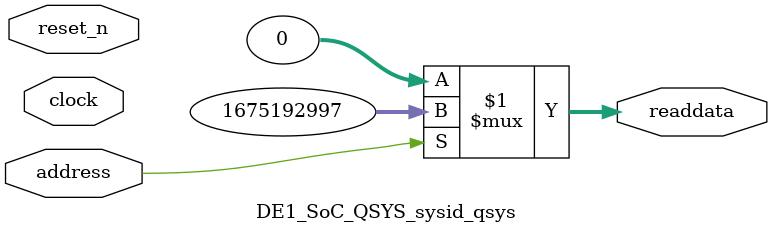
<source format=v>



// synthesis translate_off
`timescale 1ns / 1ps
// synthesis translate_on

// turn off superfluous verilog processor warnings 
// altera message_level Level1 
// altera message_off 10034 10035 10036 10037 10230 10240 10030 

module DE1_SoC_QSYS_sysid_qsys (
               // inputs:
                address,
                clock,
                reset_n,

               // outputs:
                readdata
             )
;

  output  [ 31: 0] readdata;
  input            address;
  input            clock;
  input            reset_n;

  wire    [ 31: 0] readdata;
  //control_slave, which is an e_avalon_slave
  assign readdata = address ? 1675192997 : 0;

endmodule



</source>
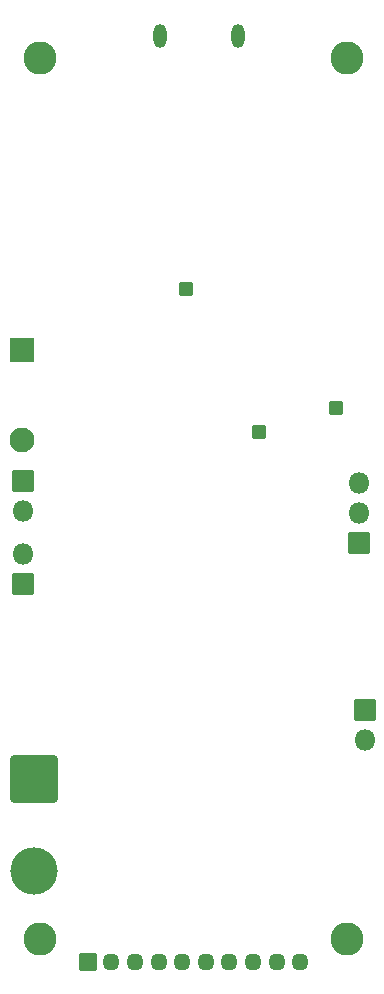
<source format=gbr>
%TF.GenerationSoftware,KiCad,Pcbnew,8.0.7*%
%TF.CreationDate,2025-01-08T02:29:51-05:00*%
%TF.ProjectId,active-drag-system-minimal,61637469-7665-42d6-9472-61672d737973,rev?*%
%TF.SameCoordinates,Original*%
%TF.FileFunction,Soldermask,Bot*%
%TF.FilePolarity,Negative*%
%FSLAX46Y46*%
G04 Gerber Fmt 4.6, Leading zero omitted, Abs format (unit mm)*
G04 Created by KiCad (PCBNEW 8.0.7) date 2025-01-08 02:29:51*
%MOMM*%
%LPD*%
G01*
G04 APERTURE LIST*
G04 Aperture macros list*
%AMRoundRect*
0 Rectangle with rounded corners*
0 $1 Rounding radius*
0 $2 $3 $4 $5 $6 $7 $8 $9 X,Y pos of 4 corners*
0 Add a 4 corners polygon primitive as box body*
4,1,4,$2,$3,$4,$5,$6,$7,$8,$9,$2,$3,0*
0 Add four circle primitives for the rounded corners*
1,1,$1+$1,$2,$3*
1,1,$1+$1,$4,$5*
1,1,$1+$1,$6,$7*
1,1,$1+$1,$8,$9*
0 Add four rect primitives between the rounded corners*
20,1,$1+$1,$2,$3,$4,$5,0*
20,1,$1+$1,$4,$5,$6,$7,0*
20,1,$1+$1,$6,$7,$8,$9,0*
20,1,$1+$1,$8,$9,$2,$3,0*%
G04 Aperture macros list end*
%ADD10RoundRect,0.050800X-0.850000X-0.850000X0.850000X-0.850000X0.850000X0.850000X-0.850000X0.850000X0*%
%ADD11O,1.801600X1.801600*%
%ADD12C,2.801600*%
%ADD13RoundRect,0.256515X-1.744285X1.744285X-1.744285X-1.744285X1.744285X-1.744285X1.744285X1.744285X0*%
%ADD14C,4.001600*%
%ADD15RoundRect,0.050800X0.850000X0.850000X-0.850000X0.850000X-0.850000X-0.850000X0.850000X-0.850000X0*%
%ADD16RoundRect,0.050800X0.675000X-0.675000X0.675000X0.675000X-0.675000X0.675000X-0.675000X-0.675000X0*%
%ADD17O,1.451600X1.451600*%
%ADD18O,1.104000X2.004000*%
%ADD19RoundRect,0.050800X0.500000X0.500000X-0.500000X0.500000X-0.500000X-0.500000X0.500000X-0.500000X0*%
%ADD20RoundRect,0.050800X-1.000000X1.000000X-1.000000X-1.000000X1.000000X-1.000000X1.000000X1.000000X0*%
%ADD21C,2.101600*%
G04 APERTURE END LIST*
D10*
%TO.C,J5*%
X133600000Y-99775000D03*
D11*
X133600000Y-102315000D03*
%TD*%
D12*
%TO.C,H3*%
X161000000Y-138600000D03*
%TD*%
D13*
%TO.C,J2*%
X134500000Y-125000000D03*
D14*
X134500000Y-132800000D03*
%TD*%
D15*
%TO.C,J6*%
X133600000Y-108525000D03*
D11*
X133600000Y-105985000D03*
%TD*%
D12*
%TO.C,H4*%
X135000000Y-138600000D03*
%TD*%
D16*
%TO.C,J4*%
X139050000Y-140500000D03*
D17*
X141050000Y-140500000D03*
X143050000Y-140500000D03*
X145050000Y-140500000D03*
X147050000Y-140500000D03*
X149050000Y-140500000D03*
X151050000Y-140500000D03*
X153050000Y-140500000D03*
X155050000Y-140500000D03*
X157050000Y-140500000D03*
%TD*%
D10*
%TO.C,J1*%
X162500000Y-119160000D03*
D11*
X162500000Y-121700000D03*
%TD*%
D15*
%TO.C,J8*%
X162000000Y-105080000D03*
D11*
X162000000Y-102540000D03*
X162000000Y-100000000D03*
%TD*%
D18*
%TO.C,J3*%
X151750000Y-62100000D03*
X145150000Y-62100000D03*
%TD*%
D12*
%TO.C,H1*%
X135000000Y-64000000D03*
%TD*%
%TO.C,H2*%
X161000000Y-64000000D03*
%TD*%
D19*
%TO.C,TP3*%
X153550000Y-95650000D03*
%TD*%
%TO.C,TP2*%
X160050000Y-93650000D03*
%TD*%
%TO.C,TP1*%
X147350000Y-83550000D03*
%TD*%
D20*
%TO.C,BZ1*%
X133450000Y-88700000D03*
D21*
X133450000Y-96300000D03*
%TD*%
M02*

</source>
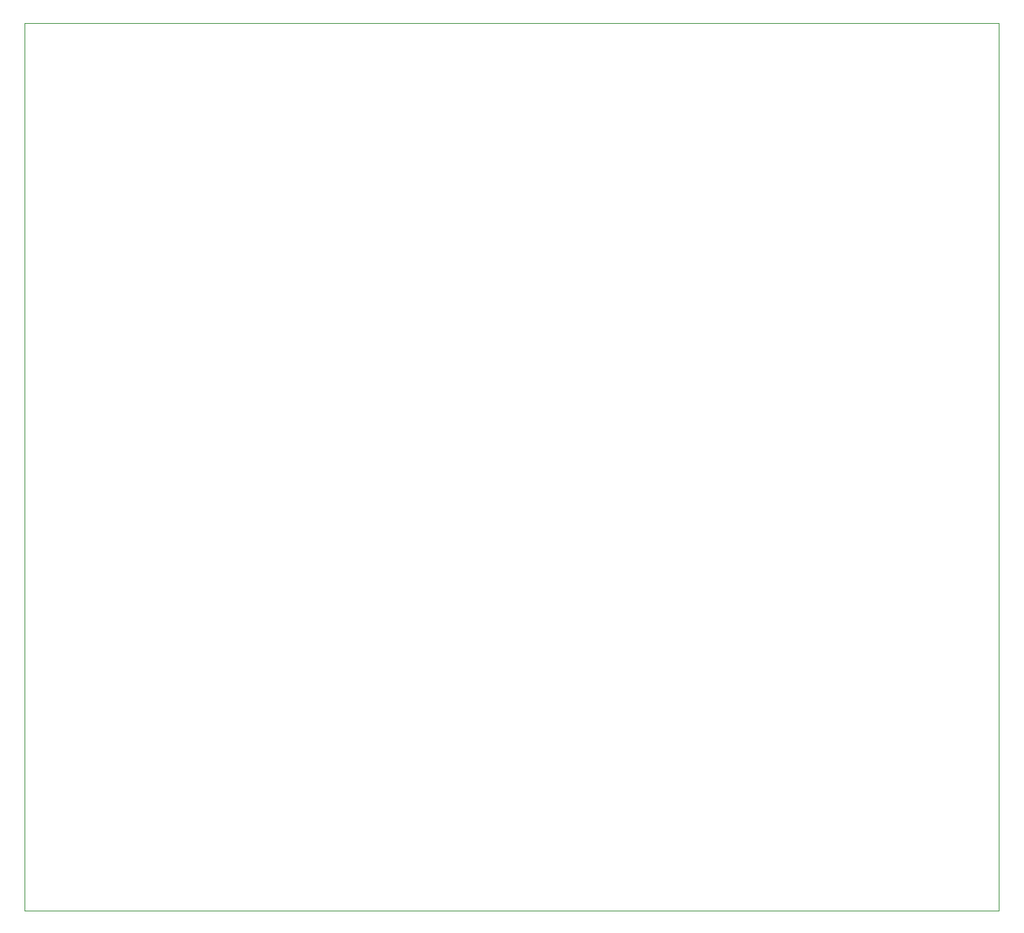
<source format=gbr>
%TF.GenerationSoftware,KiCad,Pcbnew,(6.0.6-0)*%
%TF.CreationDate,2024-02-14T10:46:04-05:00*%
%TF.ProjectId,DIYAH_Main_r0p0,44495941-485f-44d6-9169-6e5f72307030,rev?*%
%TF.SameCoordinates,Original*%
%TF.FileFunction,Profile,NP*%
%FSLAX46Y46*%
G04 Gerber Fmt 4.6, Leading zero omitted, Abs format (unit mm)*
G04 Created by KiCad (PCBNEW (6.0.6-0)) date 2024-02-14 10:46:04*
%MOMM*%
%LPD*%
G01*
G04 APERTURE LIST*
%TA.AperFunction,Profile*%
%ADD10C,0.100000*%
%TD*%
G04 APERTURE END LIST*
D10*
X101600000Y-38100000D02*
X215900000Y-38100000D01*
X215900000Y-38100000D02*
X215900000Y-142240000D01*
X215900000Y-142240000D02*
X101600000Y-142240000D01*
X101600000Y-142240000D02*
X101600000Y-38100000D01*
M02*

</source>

----------------

To-do item
Your task is to copy the entries in full and exactly, without any images.

Answer to the problem
<source format=v>



// synthesis translate_off
`timescale 1ns / 1ps
// synthesis translate_on

// turn off superfluous verilog processor warnings 
// altera message_level Level1 
// altera message_off 10034 10035 10036 10037 10230 10240 10030 

module DE1_SoC_QSYS_sysid_qsys (
               // inputs:
                address,
                clock,
                reset_n,

               // outputs:
                readdata
             )
;

  output  [ 31: 0] readdata;
  input            address;
  input            clock;
  input            reset_n;

  wire    [ 31: 0] readdata;
  //control_slave, which is an e_avalon_slave
  assign readdata = address ? 1675192997 : 0;

endmodule



</source>
<source format=gbr>
%TF.GenerationSoftware,KiCad,Pcbnew,8.0.7*%
%TF.CreationDate,2025-01-08T02:29:51-05:00*%
%TF.ProjectId,active-drag-system-minimal,61637469-7665-42d6-9472-61672d737973,rev?*%
%TF.SameCoordinates,Original*%
%TF.FileFunction,Soldermask,Bot*%
%TF.FilePolarity,Negative*%
%FSLAX46Y46*%
G04 Gerber Fmt 4.6, Leading zero omitted, Abs format (unit mm)*
G04 Created by KiCad (PCBNEW 8.0.7) date 2025-01-08 02:29:51*
%MOMM*%
%LPD*%
G01*
G04 APERTURE LIST*
G04 Aperture macros list*
%AMRoundRect*
0 Rectangle with rounded corners*
0 $1 Rounding radius*
0 $2 $3 $4 $5 $6 $7 $8 $9 X,Y pos of 4 corners*
0 Add a 4 corners polygon primitive as box body*
4,1,4,$2,$3,$4,$5,$6,$7,$8,$9,$2,$3,0*
0 Add four circle primitives for the rounded corners*
1,1,$1+$1,$2,$3*
1,1,$1+$1,$4,$5*
1,1,$1+$1,$6,$7*
1,1,$1+$1,$8,$9*
0 Add four rect primitives between the rounded corners*
20,1,$1+$1,$2,$3,$4,$5,0*
20,1,$1+$1,$4,$5,$6,$7,0*
20,1,$1+$1,$6,$7,$8,$9,0*
20,1,$1+$1,$8,$9,$2,$3,0*%
G04 Aperture macros list end*
%ADD10RoundRect,0.050800X-0.850000X-0.850000X0.850000X-0.850000X0.850000X0.850000X-0.850000X0.850000X0*%
%ADD11O,1.801600X1.801600*%
%ADD12C,2.801600*%
%ADD13RoundRect,0.256515X-1.744285X1.744285X-1.744285X-1.744285X1.744285X-1.744285X1.744285X1.744285X0*%
%ADD14C,4.001600*%
%ADD15RoundRect,0.050800X0.850000X0.850000X-0.850000X0.850000X-0.850000X-0.850000X0.850000X-0.850000X0*%
%ADD16RoundRect,0.050800X0.675000X-0.675000X0.675000X0.675000X-0.675000X0.675000X-0.675000X-0.675000X0*%
%ADD17O,1.451600X1.451600*%
%ADD18O,1.104000X2.004000*%
%ADD19RoundRect,0.050800X0.500000X0.500000X-0.500000X0.500000X-0.500000X-0.500000X0.500000X-0.500000X0*%
%ADD20RoundRect,0.050800X-1.000000X1.000000X-1.000000X-1.000000X1.000000X-1.000000X1.000000X1.000000X0*%
%ADD21C,2.101600*%
G04 APERTURE END LIST*
D10*
%TO.C,J5*%
X133600000Y-99775000D03*
D11*
X133600000Y-102315000D03*
%TD*%
D12*
%TO.C,H3*%
X161000000Y-138600000D03*
%TD*%
D13*
%TO.C,J2*%
X134500000Y-125000000D03*
D14*
X134500000Y-132800000D03*
%TD*%
D15*
%TO.C,J6*%
X133600000Y-108525000D03*
D11*
X133600000Y-105985000D03*
%TD*%
D12*
%TO.C,H4*%
X135000000Y-138600000D03*
%TD*%
D16*
%TO.C,J4*%
X139050000Y-140500000D03*
D17*
X141050000Y-140500000D03*
X143050000Y-140500000D03*
X145050000Y-140500000D03*
X147050000Y-140500000D03*
X149050000Y-140500000D03*
X151050000Y-140500000D03*
X153050000Y-140500000D03*
X155050000Y-140500000D03*
X157050000Y-140500000D03*
%TD*%
D10*
%TO.C,J1*%
X162500000Y-119160000D03*
D11*
X162500000Y-121700000D03*
%TD*%
D15*
%TO.C,J8*%
X162000000Y-105080000D03*
D11*
X162000000Y-102540000D03*
X162000000Y-100000000D03*
%TD*%
D18*
%TO.C,J3*%
X151750000Y-62100000D03*
X145150000Y-62100000D03*
%TD*%
D12*
%TO.C,H1*%
X135000000Y-64000000D03*
%TD*%
%TO.C,H2*%
X161000000Y-64000000D03*
%TD*%
D19*
%TO.C,TP3*%
X153550000Y-95650000D03*
%TD*%
%TO.C,TP2*%
X160050000Y-93650000D03*
%TD*%
%TO.C,TP1*%
X147350000Y-83550000D03*
%TD*%
D20*
%TO.C,BZ1*%
X133450000Y-88700000D03*
D21*
X133450000Y-96300000D03*
%TD*%
M02*

</source>
<source format=gbr>
%TF.GenerationSoftware,KiCad,Pcbnew,(6.0.6-0)*%
%TF.CreationDate,2024-02-14T10:46:04-05:00*%
%TF.ProjectId,DIYAH_Main_r0p0,44495941-485f-44d6-9169-6e5f72307030,rev?*%
%TF.SameCoordinates,Original*%
%TF.FileFunction,Profile,NP*%
%FSLAX46Y46*%
G04 Gerber Fmt 4.6, Leading zero omitted, Abs format (unit mm)*
G04 Created by KiCad (PCBNEW (6.0.6-0)) date 2024-02-14 10:46:04*
%MOMM*%
%LPD*%
G01*
G04 APERTURE LIST*
%TA.AperFunction,Profile*%
%ADD10C,0.100000*%
%TD*%
G04 APERTURE END LIST*
D10*
X101600000Y-38100000D02*
X215900000Y-38100000D01*
X215900000Y-38100000D02*
X215900000Y-142240000D01*
X215900000Y-142240000D02*
X101600000Y-142240000D01*
X101600000Y-142240000D02*
X101600000Y-38100000D01*
M02*

</source>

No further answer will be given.